Collected data
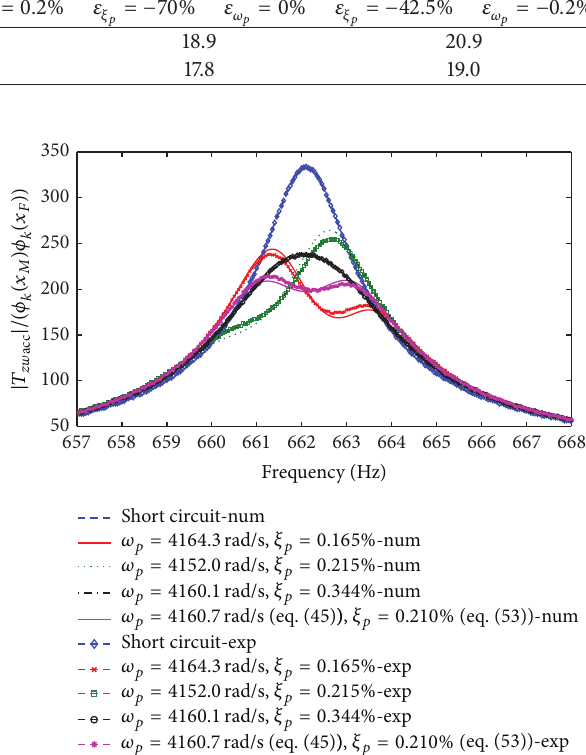
| (nor- Figure 28: Numerical and experimental trend of |𝑇 𝑧𝑤 acc malised over Φ 𝑘 (𝑥 𝑀 )Φ 𝑘 (𝑥 𝐹 ) ) for the mode at about 660 Hz (Table 7) and fixed values of 𝜔 𝑝 and 𝜉 𝑝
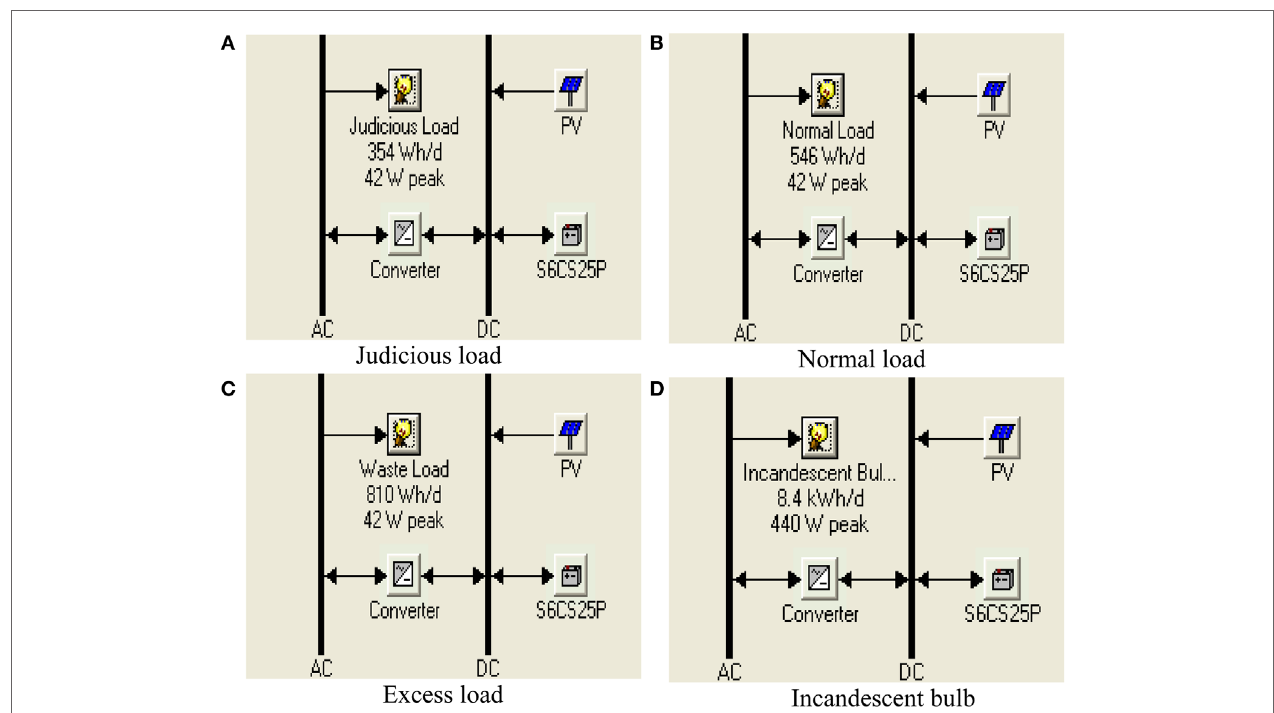
FigUre 7 | The network architecture for the hOMer simulator on (a) judicious load, (B) normal load, (c) excess load, and (D) incandescent bulb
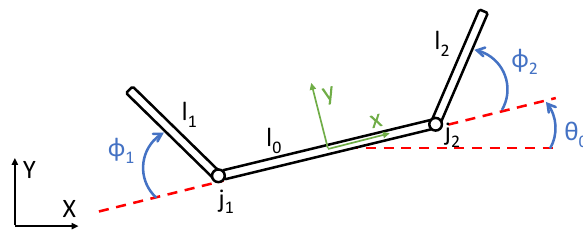
Figure 3. General scheme of the Purcell’s three-link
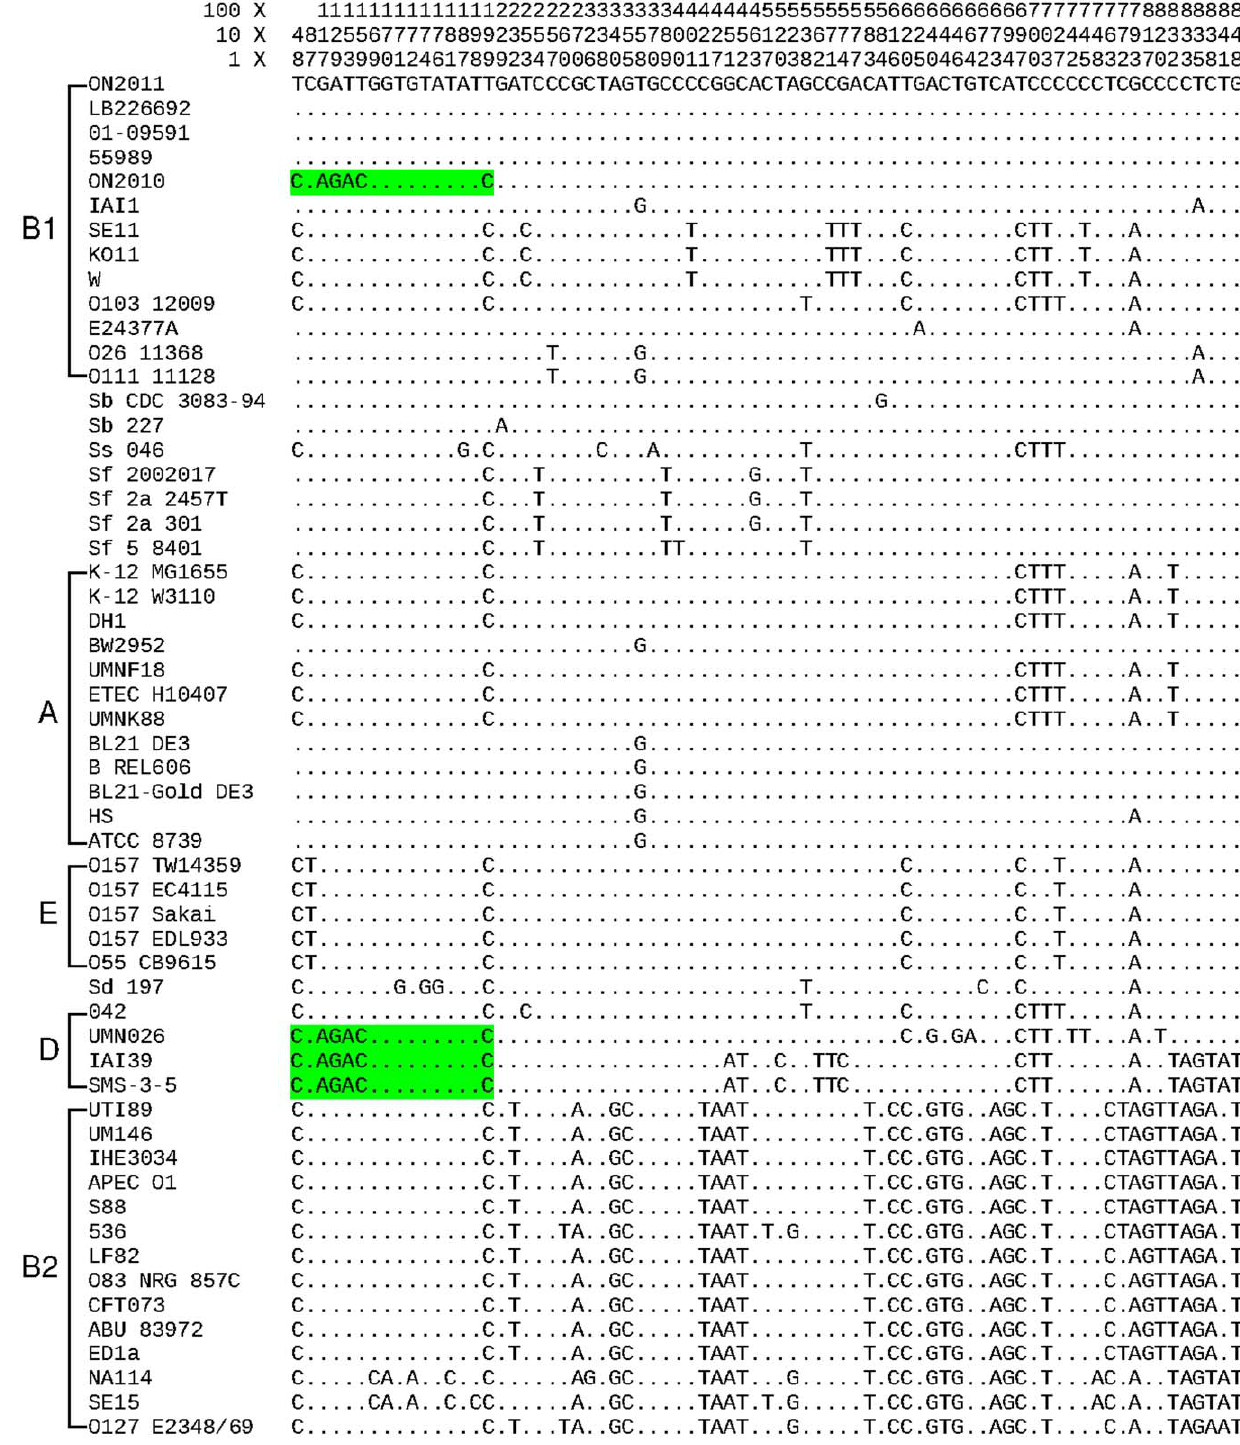
Figure 10. Sequence alignments of the araC gene. Regions that are identical with the ON2010 sequence are highlighted in light green. doi:10.1371/journal.pone.0033971.g010 genome wide change in E.coli is only 0.0225 mutations per genome per year. In contrast, we found that, in ON2010, homologous recombination altered 3.4% of the core gene set. In other words, single point mutations per se in bacterial pathogens are unlikely to play as significant a role as horizontal gene transfer. Despite the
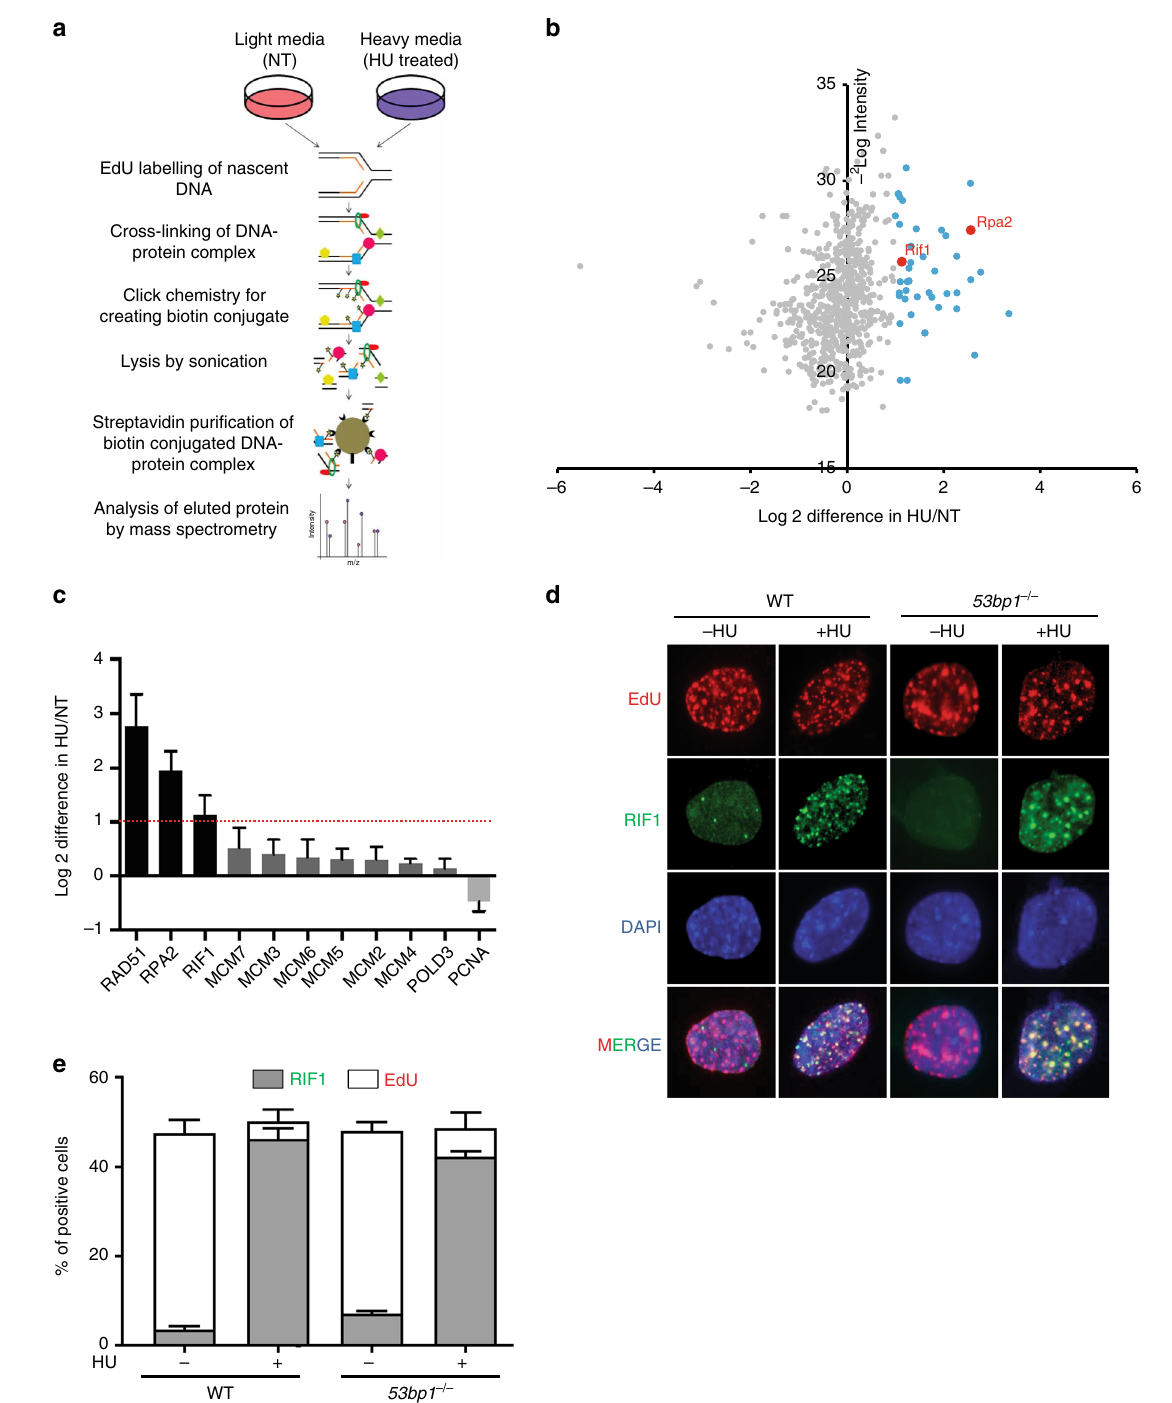
Fig. 1 RIF1 is recruited to the stalled replication forks. a Schematic representation of iPOND experiment. b Volcano plot showing the results for average fold-change to identify signi fi cantly upregulated proteins upon HU treatment based on H:L ratio in the SILAC experiment. The x -axis ('2Log Difference HU/NT) represents the fold upregulation. Data points in blue represent proteins that are upregulated >2-fold; RIF1 is indicated in red. c Bar graph showing fold upregulation of a selection of proteins upon HU treatment based on their SILAC H:L ratios (error bars represent standard deviation). d Representative micrographs showing co-localization of RIF1 (green) to sites of DNA replication as marked by EdU (red) in the presence or absence of HU in WT and 53bp1 − / − cells. Nucleus was stained with DAPI (blue). e Quantitation of d showing the percentage of cells, which show co- localization between EdU and RIF1(error bars represent standard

_Instructions to follow_.
Retype each line of the data exactly, beginning with the first; include the line containing "Figure 3. General" and stop there, skipping every picture.

_Result of this exercise_.
| (nor- Figure 28: Numerical and experimental trend of |𝑇 𝑧𝑤 acc malised over Φ 𝑘 (𝑥 𝑀 )Φ 𝑘 (𝑥 𝐹 ) ) for the mode at about 660 Hz (Table 7) and fixed values of 𝜔 𝑝 and 𝜉 𝑝
FigUre 7 | The network architecture for the hOMer simulator on (a) judicious load, (B) normal load, (c) excess load, and (D) incandescent bulb
Figure 3. General scheme of the Purcell’s three-link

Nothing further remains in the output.